Is public transit really cheaper?

Subway riders wait for a train near Times Square.

TEXT OF STORY

Tess Vigeland: One common piece of advice you'll hear for cutting the household budget is to take public transit. Get out of your car and onto the bus. Or the subway. But in some areas, that financial rule doesn't cut it anymore. Because transit authorities are cutting service and raising fares.

From WNYC, Matthew Schuerman looks at how riders in New Jersey are coping with the new math.


Matthew Schuerman: The train station in Secaucus, New Jersey sits just across the Hudson River from Manhattan. Thousands of suburban commuters pass every day through the sleek and modern station. Marlene Mascioli used to be one of those commuters. And she enjoyed riding the train.

Marlene Mascioli: I can read books, play crossword puzzles...

Schuerman: But Mascioli now drives to work. Why? This spring, New Jersey Transit announced it would hike fares by as much as 25 percent. Mascioli's a pharmaceutical consultant, and couldn't help but run the numbers. So she created an Excel spreadsheet to see if driving would be cheaper.

Mascioli: It really is pretty simple. I looked at the New Jersey Turnpike tolls...

Mascioli found out she'd save $34 a month by taking her car instead of the train.

Mascioli: I think 25 percent increase is just, it's just so unrealistic.

New Jersey is just a part of a growing trend. The American Public Transportation Association says that more than half of large transit agencies across the country have increased fares over the last two years.

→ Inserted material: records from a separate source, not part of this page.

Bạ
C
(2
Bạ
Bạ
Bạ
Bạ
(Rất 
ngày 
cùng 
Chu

Mascioli: So the train loses. Or I lose, I guess you can say, because I get to drive now an hour and a half each way.

Once Mascioli started driving to work, she reported, she actually liked it. Then again, Mascioli does a reverse commute and driving simply isn't an option for most New Jersey Transit customers. They commute into crowded, expensive Manhattan every day which is why the agency says more than 97 percent of its riders continue to take mass transit. People like Andy Cohen. He and his family moved to Madison, New Jersey two years ago.

Andy Cohen: The train goes right along this ridge.

Madison is an old-fashioned small town about 20 miles west of Manhattan. Cohen teaches film and video at a Quaker school in Brooklyn and his commute takes an hour and 20 minutes each way. Cohen says he's thought about driving.

Cohen: I have a colleague that lives nearby and we could commute, we could carpool and it would be cheaper for us.

But they figured, just one car accident, and those calculations would get thrown off anyway.

Cohen: The stress of driving back and forth to New York City everyday would do me in.

The fare hike by New Jersey Transit means Cohen now has to pay $620 more a year to get to and from work.

Cohen: It means that we'll be eating out less frequently than we are already eating out less frequently.

With an annual household income a little over $100,000 and a daughter in college, Cohen's taking a close look at his budget.

Cohen: I'm not going away this summer, I just need to save some money.

Because next fall, he'll be back on the train, a little less money in his wallet.

In New York, I'm Matthew Schuerman for Marketplace Money.